General gameplay thoughts now that I've more time to play:
The scoops rotate on an oddly large increment. One tap will push it too far left, one tap the other way pushes it too far right, and there's no way to get it to line up just right without turning the whole ship.
I feel like space hazards are getting too easy now. I started hitting asteroids on purpose and even then there was very little consequences until I hit a few in a row. I'll take the game's word that the dust is actually doing something, because never never observed anything.

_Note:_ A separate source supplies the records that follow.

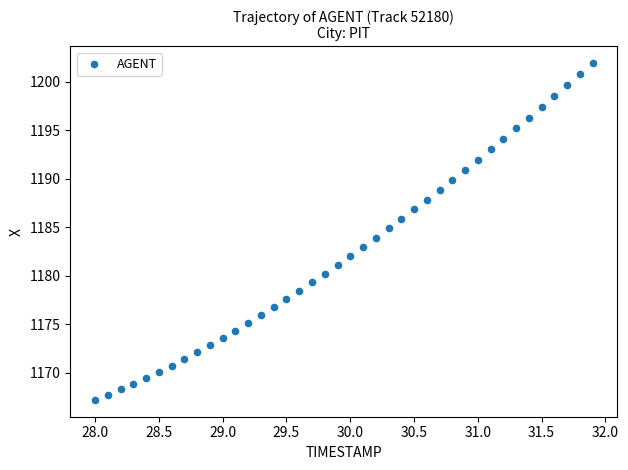

What is the range of Y values (max minus min)?

34.7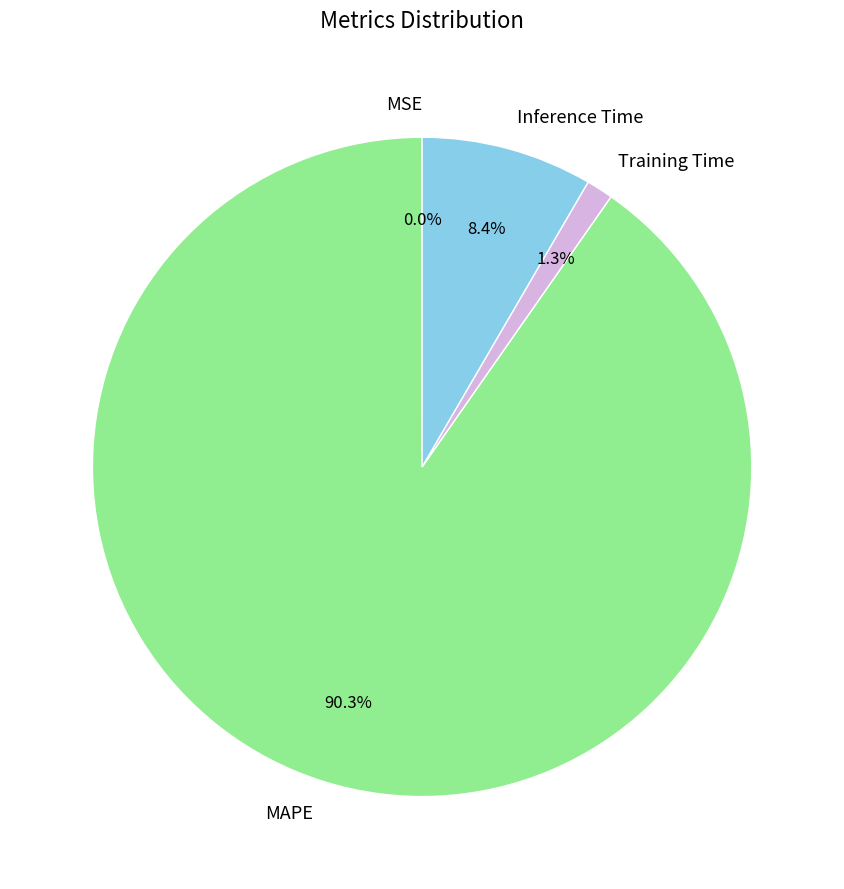

Which category has the biggest portion of the pie?

MAPE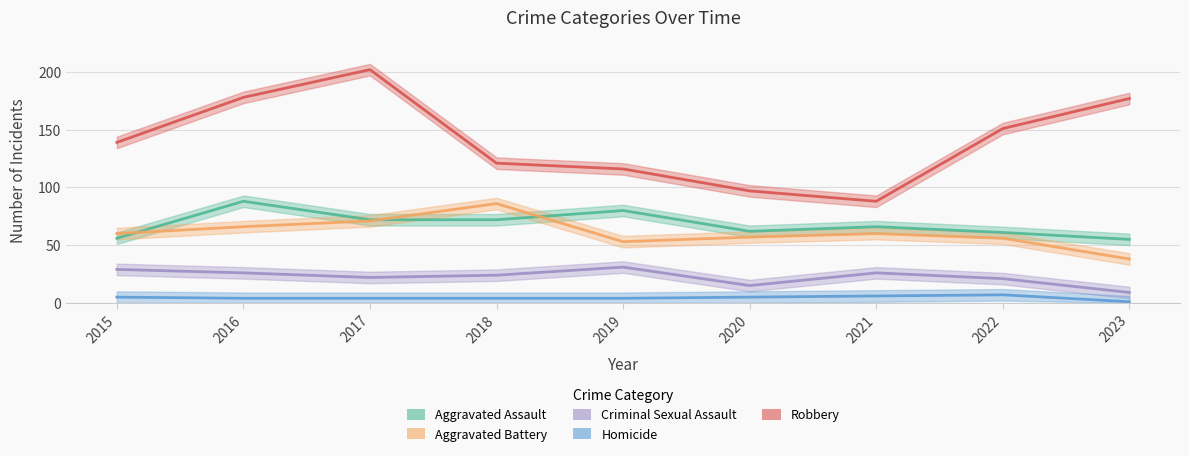

Is the value of Robbery at 2017 greater than the value of Aggravated Battery at 2019?

Yes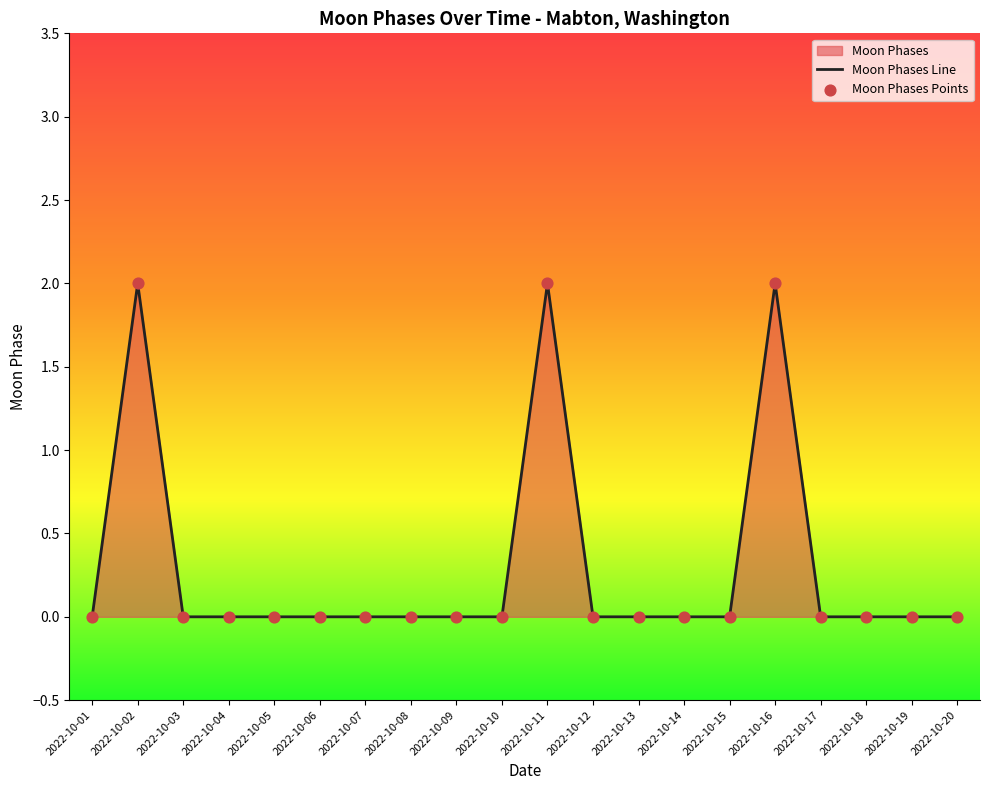

What is the change in value from 2022-10-11 to 2022-10-13?

-2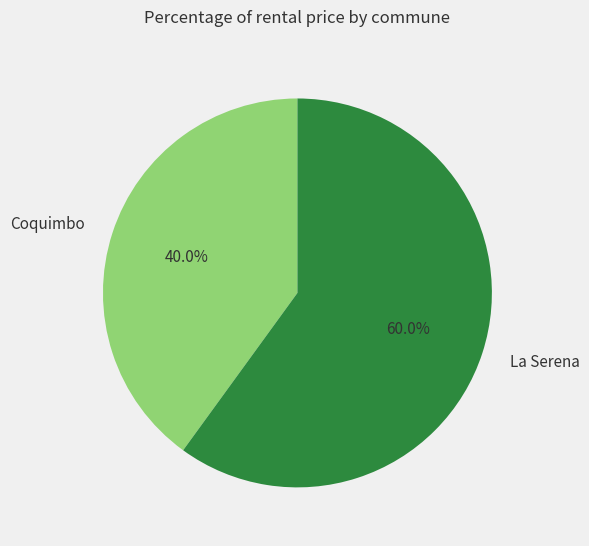

Does any single category account for the majority?

Yes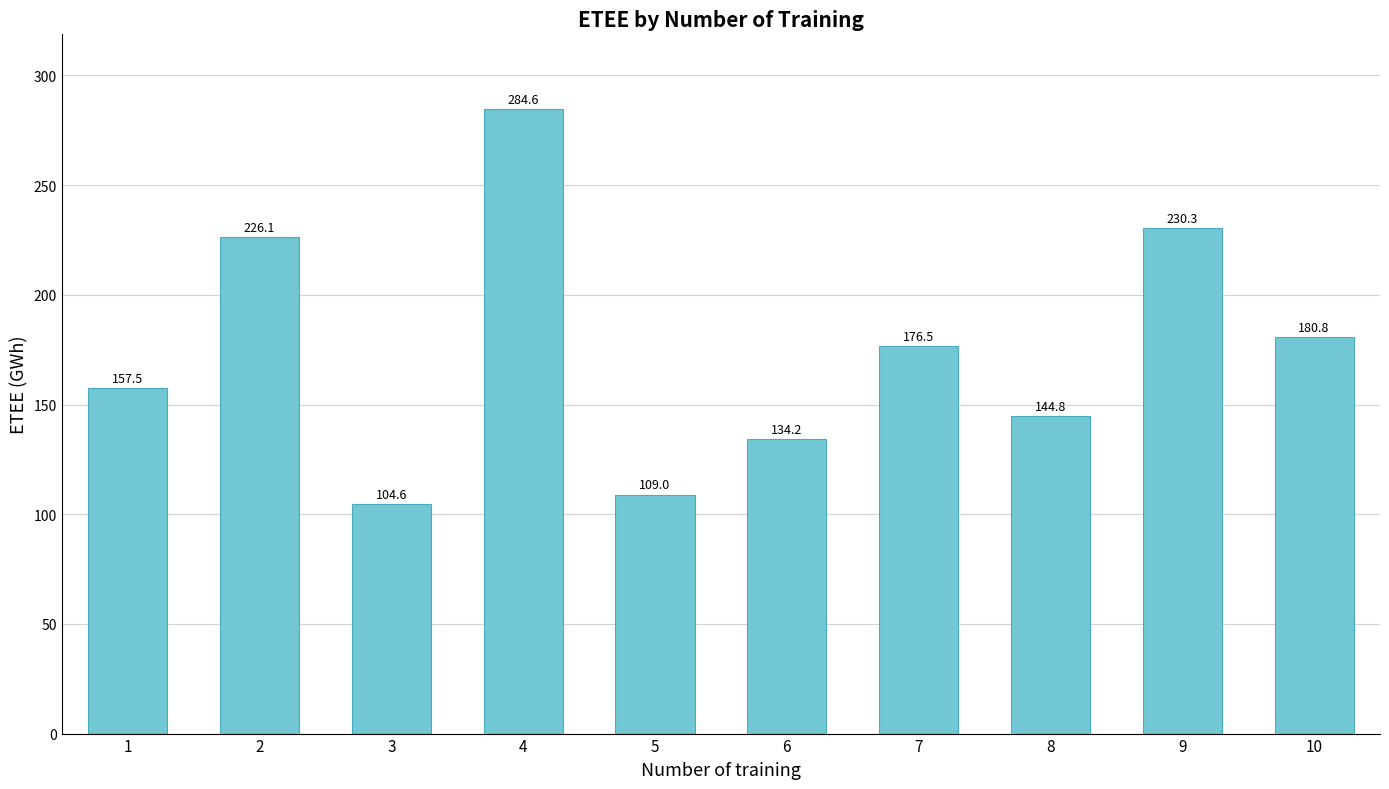

Is it true that the value at 9 is 230.3?

True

In general, I feel like the mechanisms of the ship itself are a nice and surprisingly deep part of the code, that the game has no interest in. I was pleasantly surprised to see details like the side thrusters, or the ability to move the scoops with the wrench from outside the ship, but those details never really matter. The most fun I was having in the demo was ramming asteroids until stuff broke, then hunting around for the damage. When I got the stamping machine I immediately thought, "Ooo how do I place this as efficiently as possible?" and brought myself back to the mindset of Incredible Poo Machine. Maybe I need to go play FTL instead, but I liked that fantasy of being a car guy who fixes his own engine and pimps his ride. I think there's something there.
If you pick up a delivery mission, the person waiting for the parcel is on the loading dock, and anything you buy gets dropped right on them by the robot arm.
If there is a way to replace lost coolant, the game doesn't give you any hints.